Department of Development Studies

Dr Carlos Castel-Branco

You are viewing: Key information

Key information

Roles
Department of Development Studies Research Associate
Qualifications
Dip (Mozambique) PGDip, MA (UEA) MSc (Oxon) DPhil (SOAS)

Biography

I am a Mozambican economist, with a DPhil (Doctorate) in economics, with focus on the political economy of industrial policy, from the University of London (SOAS), 2002. I have taught, at undergraduate level, at the Faculty of Economics of the Eduardo Mondlane University (UEM), Mozambique, where I am Associate Professor in industrialization and development economics, since 1992. Over the years, I have taught the following subjects: Development Economics, Industrial Economics, Economic Policy, Social Cost-Benefit Analysis, African Economies, Mozambican Economy and Research Methods. I have also taught introduction to economics at the Faculty of Humanities. In 2007 I was the leading founder of the Institute for Social and Economic Research (IESE), in Mozambique, having led the process of establishing it (from 2005) and been IESE's first director (from 2007 to 2012). Since 2007, I have been the coordinator of IESE's research group on economics and development, leading a team of 8 researchers. IESE is an independent, interdisciplinary and heterodox research Institute (for more information, please visit IESE's website, www.iese.ac.mz). Before joining the teaching staff of UEM, I worked on economic and industrial policy and public enterprise restructuring, for almost a decade, in different departments of the Mozambican government.

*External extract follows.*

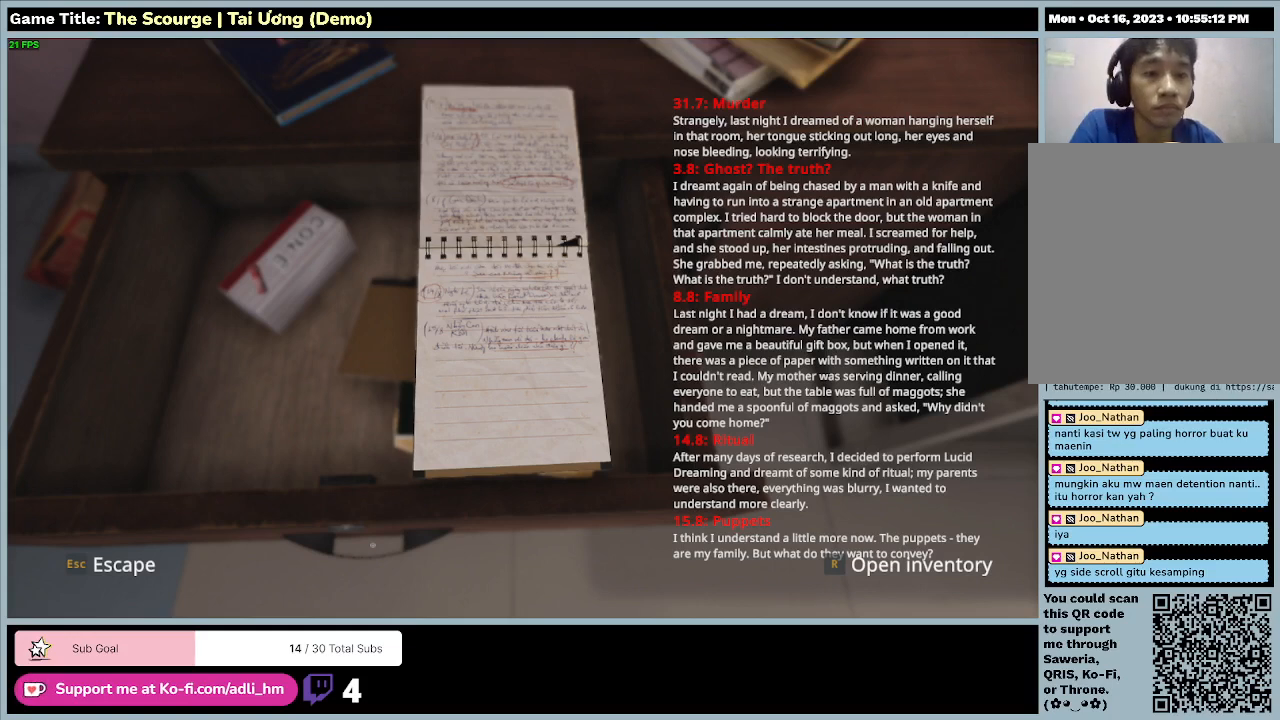
Gameplay with keyboard; each line is a JSON object with the keys held at the frame after it. "events" lists presses ("down") and releases ("up") of "0", "1", "2", "3", "4", "5", "6", "7", "8", "9", "a", "alt", "b", "c", "caps_lock", "ctrl", "d", "down", "e", "escape", "f", "f1", "f2", "f3", "f4", "f5", "f6", "f7", "f8", "g", "h", "i", "j", "k", "l", "left", "m", "n", "o", "p", "q", "r", "return", "right", "s", "shift", "space", "t", "tab", "tilde", "u", "up", "v", "w", "x", "y" and "z" between this image and that frame as [ms after this image, input, new state], when the widget could be followed in between. No other keys are recorded. Mouse input is not recorded.
{"keys": ["r"], "events": [[400, "r", "down"]]}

I am a member of the Mozambican association of economists.

My main areas of research are on political economy of economic growth and accumulation, industrialization and public policy.

I have published more than one hundred book chapters, conference presentations, and working, discussion and research papers, and edited or co-edited 10 books. Four key, recent papers - "Extractive economy and challenges for industrialization in Mozambique"; "Paradoxes of the Mozambican economy - the extractive mode of accumulation as the explanatory method"; "The agrarian question and the system of contradictory policies - or why is it so difficult to decide what to do about agriculture in Mozambique?"; and "Reflecting about accumulation, porosity and industrialization in the context of an extractive economy" - capture the essential components of my current work, and that of my research team at IESE, on the political economy of the Mozambican mode of capitalist accumulation.